The Power Animals Of Scotland, Part Three

After lunch, I walk to the north beach By Myself. I pass through the picturesque ruins of a nunnery, which the plaque says was founded in 1200 by Reginald of Something. Its first prioress was his sister, "Beatrice (or Bethoc)". I look up from reading this to see a sparrow prone on the gravel path, twitching and shivering. Oh no, I think. It is fatally injured somehow. It is having a death convulsion. Then another one flits down and starts convulsing in the sunlight, too. Oh, I think. A dust bath. It is windier now as I climb the headland, and the sheep are mostly lying down, facing into it, the lambs behind their mothers, using their flanks as a windbreak.

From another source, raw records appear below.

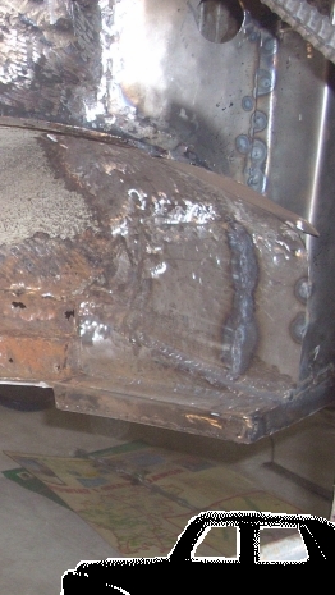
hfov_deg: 17.7
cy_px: 309
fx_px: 1025
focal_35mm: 65
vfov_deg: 32.3
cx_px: -60
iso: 200
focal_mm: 6.2
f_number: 2.8
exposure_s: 1/60
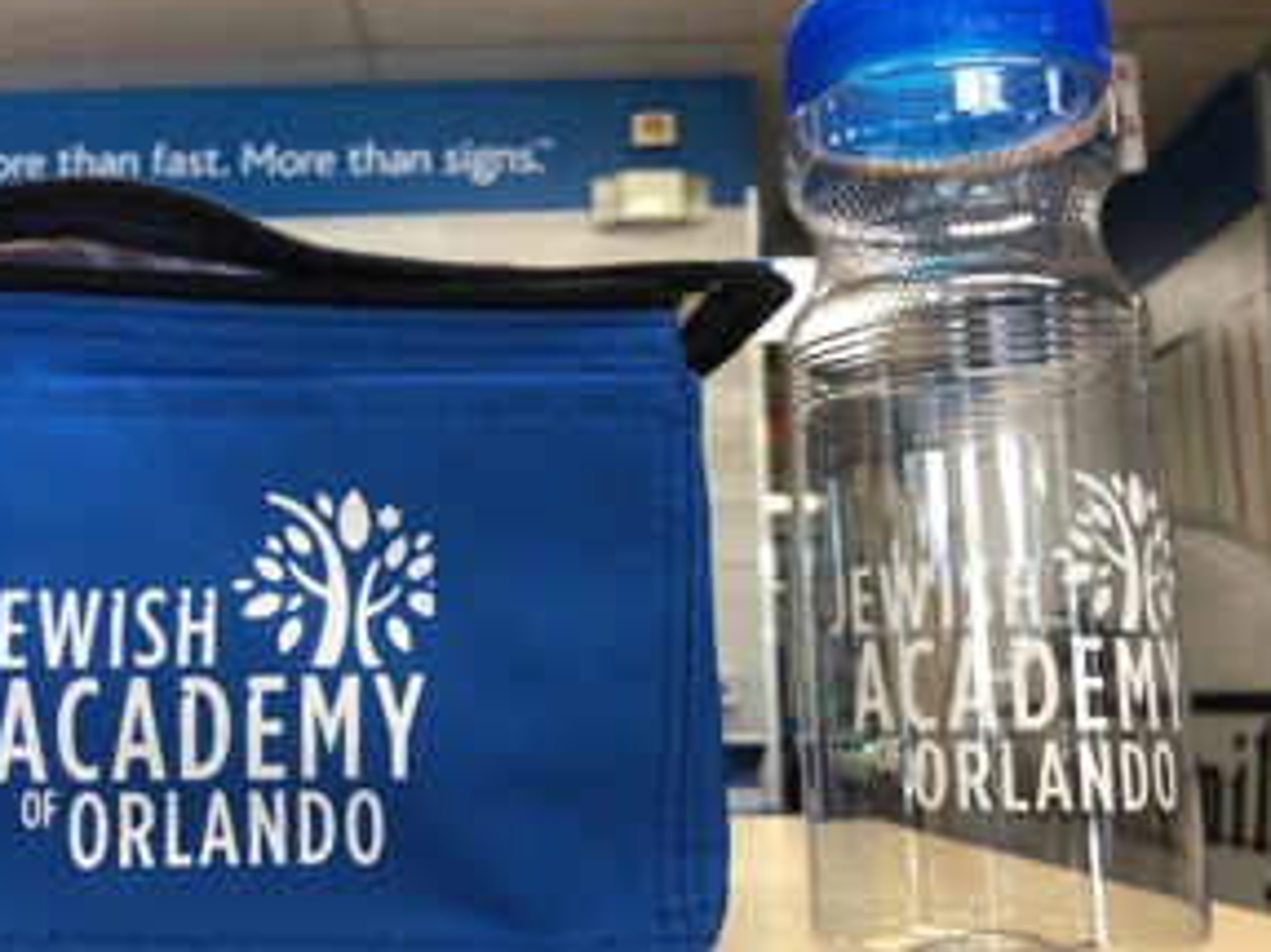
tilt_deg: +10.1
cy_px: 461
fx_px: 1431
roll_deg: +1.1
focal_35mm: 39
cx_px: 438
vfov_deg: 36.8
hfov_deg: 47.2
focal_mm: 4
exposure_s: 1/30
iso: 32
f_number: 1.8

Walking along the beach, which is an expanse of sculpted pink and green granite curves, I consider whether she might be possessed. What would the early Christians think? But the possessed are supposed to be full of anger, I think, and she is mostly full of tears. That night I skim two books from the breakfast room downstairs, a history of St. Columba and a history of Glasgow. The history of the saint casts much doubt on the theory that he was being punished for anything, because he seems to have gone back and forth and where he pleased. But I like the fact that he was first christened Crimthan, "The Fox", and only later given the name "Columcille"--dove of the cell, pidgeon of the church. I like the fact that the course his life doesn't seem to have reconciled these two names.

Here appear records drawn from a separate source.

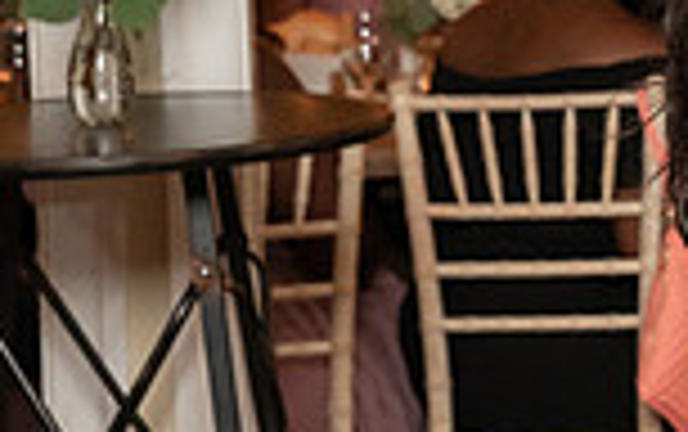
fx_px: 3867
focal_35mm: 206
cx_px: 1027
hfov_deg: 9.9
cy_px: -84
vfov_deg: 6.4
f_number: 5.6
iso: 4000
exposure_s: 1/200
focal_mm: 52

Later I dream that my mother has turned into a dog with a semi-human face, and is lunging up from a pit or tunnel toward me, grinning and barking and slavering, full of force. I am appalled and frightened and feel powerless to stop this almost joyful attack until gradually I realize, resignedly, that I will have to turn into a dog too, to counter her, though I am afraid of this. I do--I change--and am full of power and ease, and chase her back down the hole. It is like having a body again, and in the dream it is a great relief, but I wake worried and scared about my own mortality.